Friday , April 12 2024
After a 20 year hiatus, Devo triumphantly return.

Music Review: Devo – Something For Everybody

Like Kraftwerk before them, Devo arrived on the scene as a fully formed, self-contained unit. They had the look, the sound, the style and attitude down cold by the time their Warner Brothers debut Are We Not Men? was released in 1978. They even had a philosophy, which was represented by the name Devo — shorthand for the idea of de-evolution. The theory is that humans have already peaked as a species, and are now regressing, or de-evolving.

Great stuff, and it caught the music world’s attention immediately. The only flaw in the strategy was that the act was a little too perfect. After a few years of groundbreaking music, videos, and costumes (remember the flowerpots?), Devo were seen to be repeating themselves. Warners dropped them, and after floundering on a couple of independent labels, the band called it quits in 1990.
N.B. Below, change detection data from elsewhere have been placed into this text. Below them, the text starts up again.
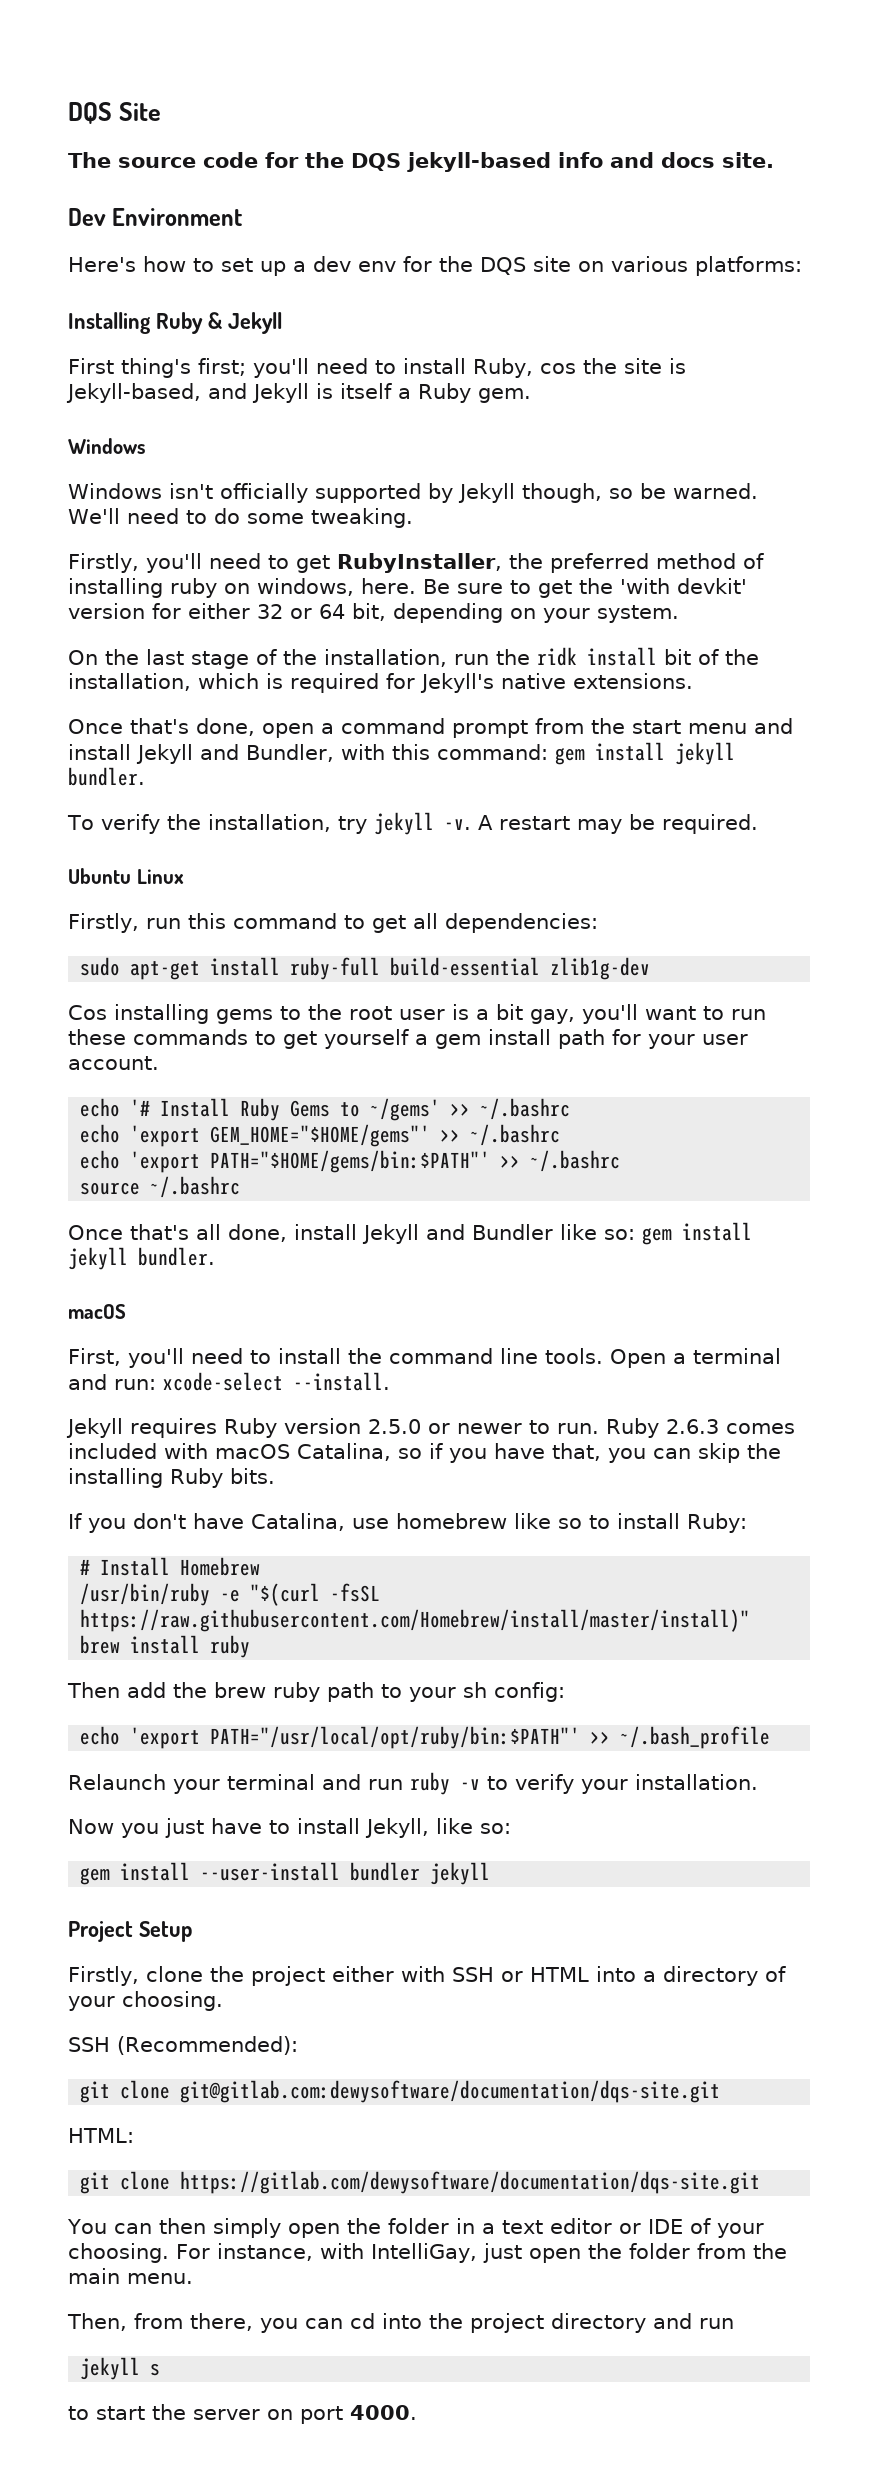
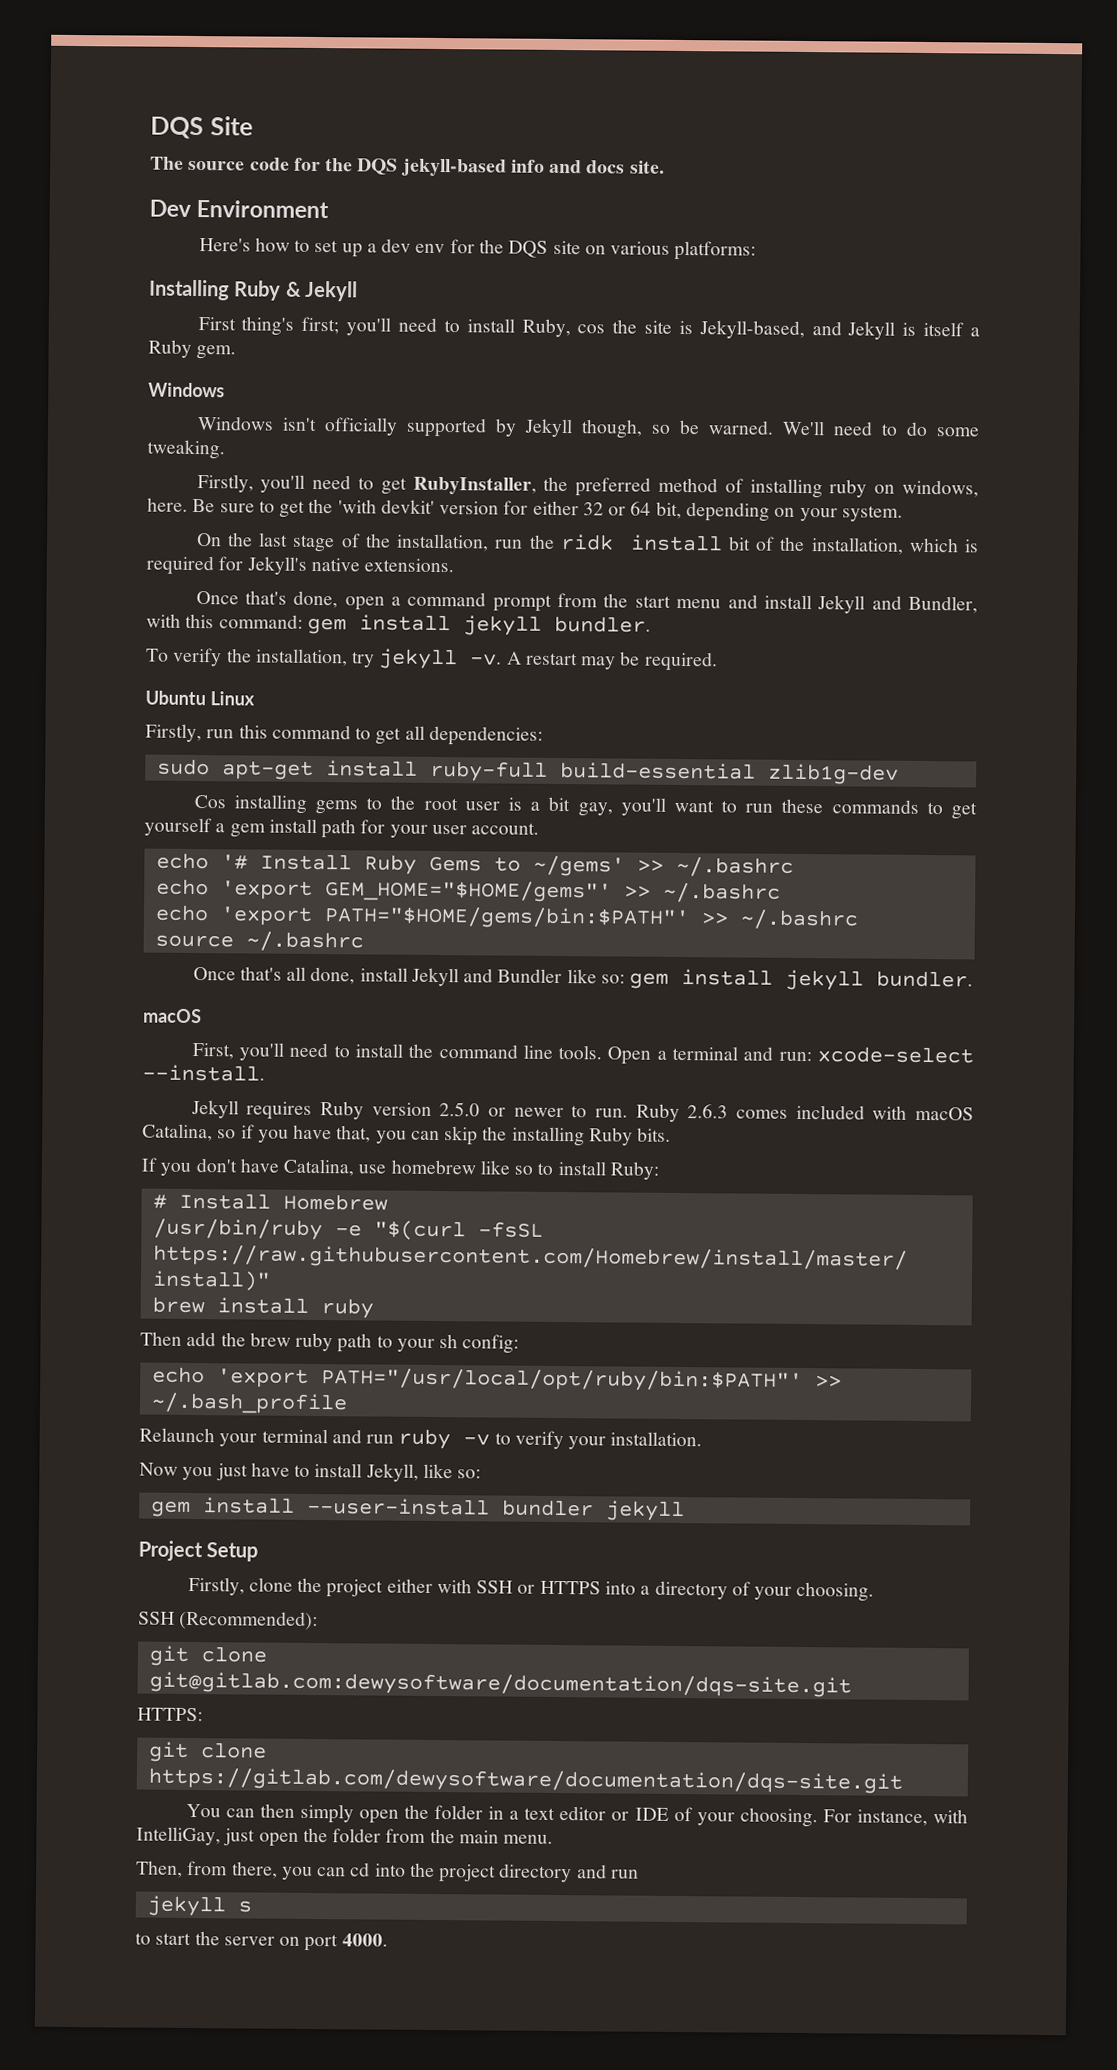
[529,1967,589,1982] HTML -> [539,1580,601,1595] HTTPS
[68,2128,134,2143] HTML: -> [137,1707,203,1722] HTTPS:

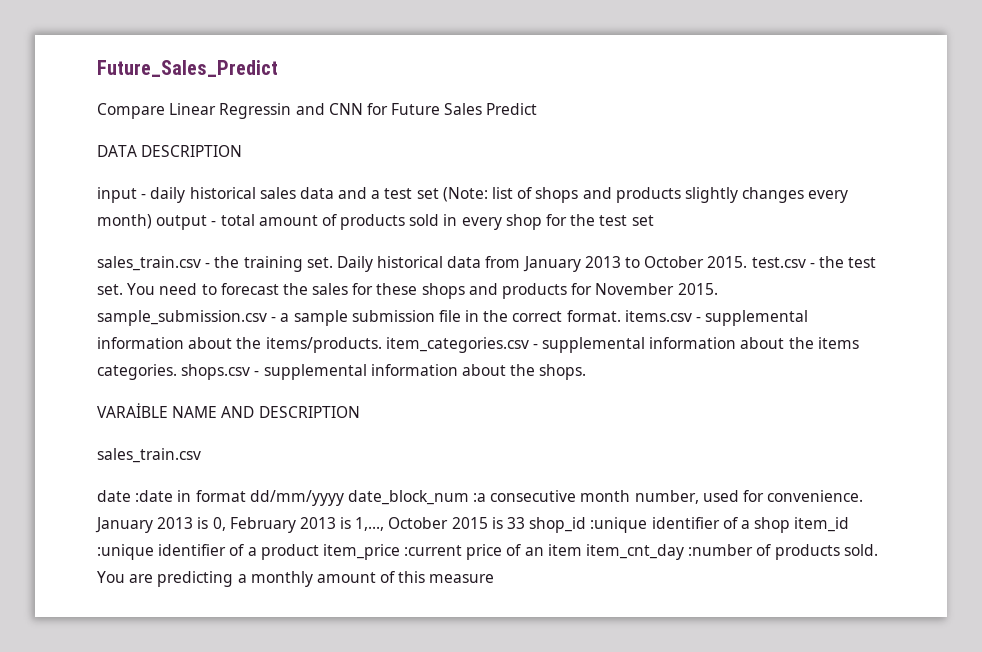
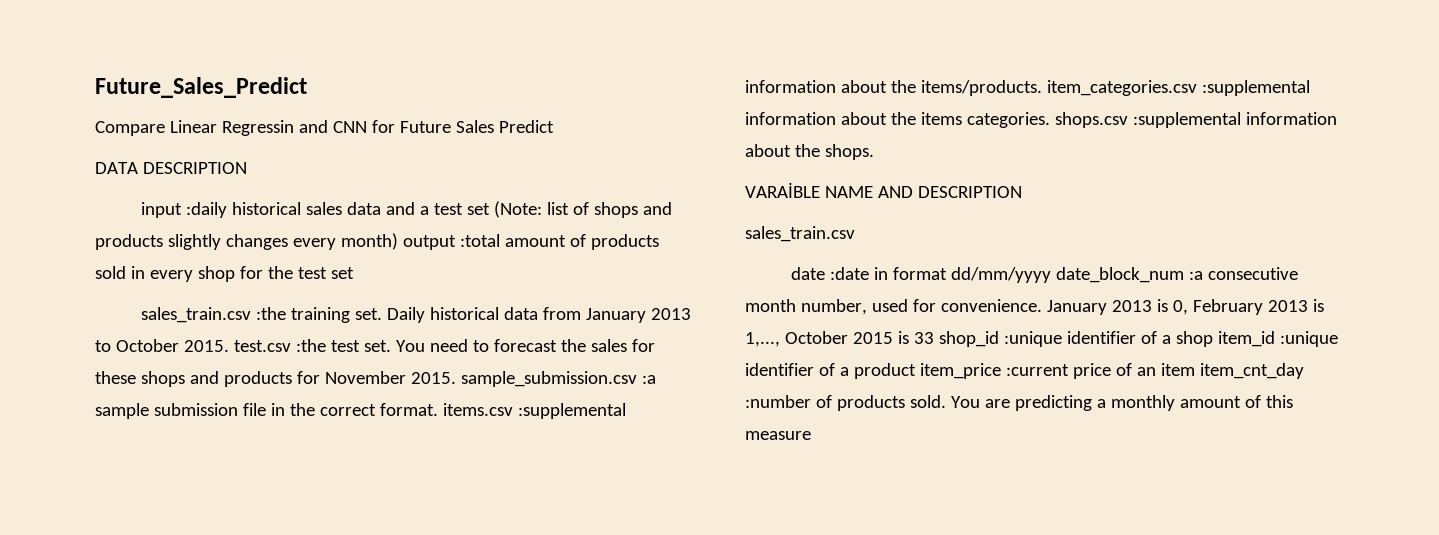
[141,187,186,203] - daily -> [186,202,228,218] :daily
[211,214,255,226] - total -> [459,234,500,247] :total
[205,256,240,268] - the -> [256,307,287,320] :the
[809,256,844,268] - the -> [295,339,326,352] :the
[271,313,290,322] - a -> [641,375,656,384] :a
[696,310,809,326] - supplemental -> [517,403,626,419] :supplemental
[532,337,646,353] - supplemental -> [1201,80,1310,96] :supplemental
[254,364,367,380] - supplemental -> [1132,112,1241,128] :supplemental

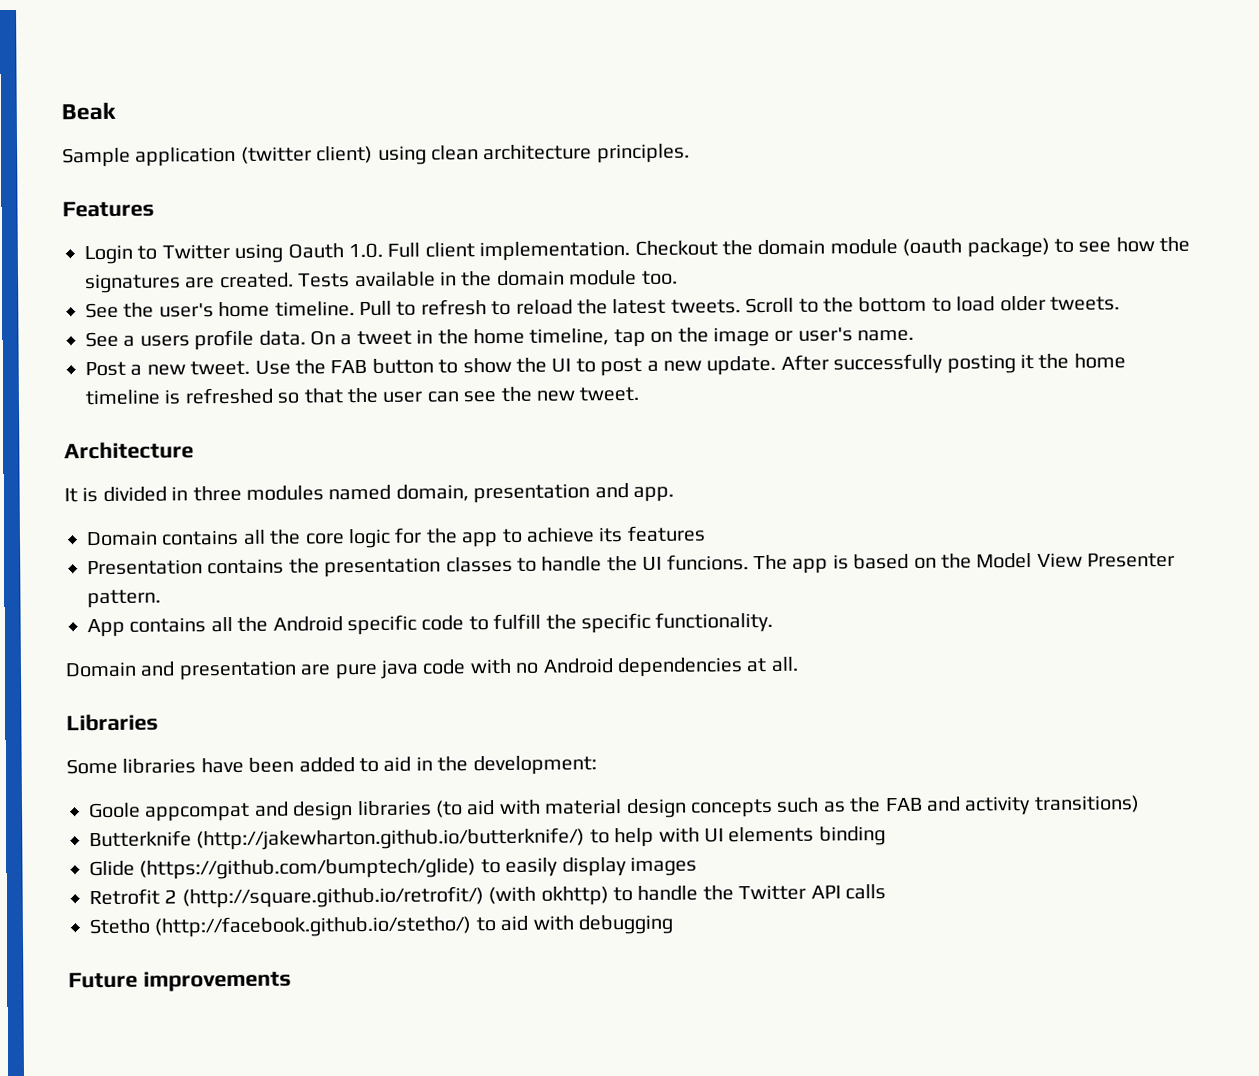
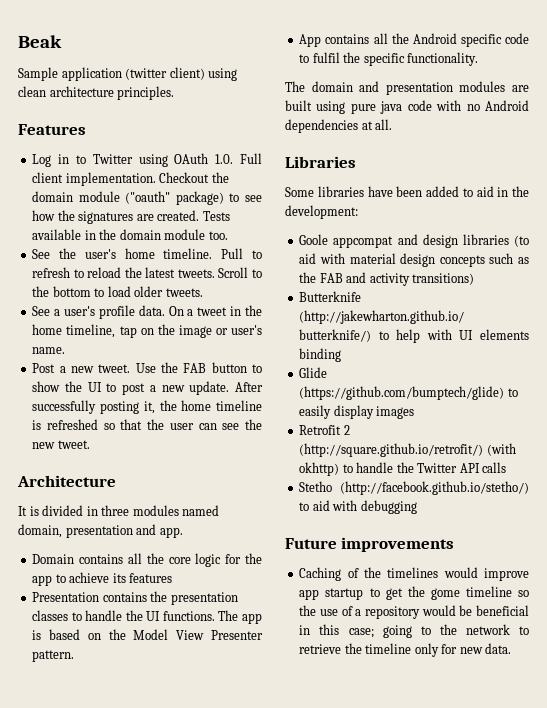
[84,244,133,265] Login -> [32,154,70,167] Log in
[287,243,344,259] Oauth -> [174,153,209,164] OAuth
[902,238,963,256] (oauth -> [125,191,171,204] ("oauth"
[139,335,190,347] users -> [64,306,96,316] user's
[1019,353,1034,370] it -> [143,401,155,414] it,
[666,554,749,571] funcions. -> [162,611,215,621] functions.
[493,613,542,631] fulfill -> [312,52,340,63] fulfil
[65,660,332,681] Domain and presentation are -> [285,81,529,95] [285,100,346,114] The domain and presentation modules are built using
(292, 981) none -> [299,567,529,581] [299,586,529,600] [299,605,529,619] [299,624,529,638] [299,643,512,657] // Caching of the timelines would improve app startup to get the gome timeline so the use of a repository would be beneficial in this case; going to the network to retrieve the timeline only for new data.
So here we are, 20 years later, and Devo has released one of their finest efforts yet. They are even back on Warner Brothers Records again. Reunion albums are always a hit-or-miss affair. To be honest, it is usually miss. That is not the case with Something For Everybody. This is easily the best they have done since 1982’s Oh No, It’s Devo.

Lead track “Fresh” is classic Devo. You hear elements of their most abandoned moments throughout the song, as well as reminders of fellow Class Of ‘78 alumni such as the Dickies and B-52’s. Any thoughts of this being just a new wave redux record are vanquished on the next track, “What We Do.” The vintage house-music beats sound so 1988, it’s comical. But this is meant as a positive, because someone as cutting-edge as Mark Mothersbaugh knows exactly what he is doing, so the wink to late-eighties Wax Trax! is clearly intentional.

“Don’t Shoot (I’m A Man)” is an instant classic, one of those insanely hook-filled tunes that you just cannot get out of your head. “Mind Games” is another, with the added fun of being filled with antiquated 8-bit videogame sounds.

The only song that gave me pause comes towards the end with “No Place Like Home,” a pretty straightforward ballad with lyrics bemoaning the destruction man has caused on the earth. Devo goes Green, I guess. It certainly fits in with the de-evolution idea, but is a little disconcertingly earnest.

The album winds up with “March On,” which effectively incorporates a message with the classic Devo sound. In this case, it is about a “brave little soldier” whose life has passed him by. The beat and the effects Devo utilize to tell the tale work perfectly, combining to close the record out on a great note.

It is heartwarming to see a group like this make a triumphant return to recording. I think anyone who ever appreciated Devo in their heyday will enjoy Something For Everybody.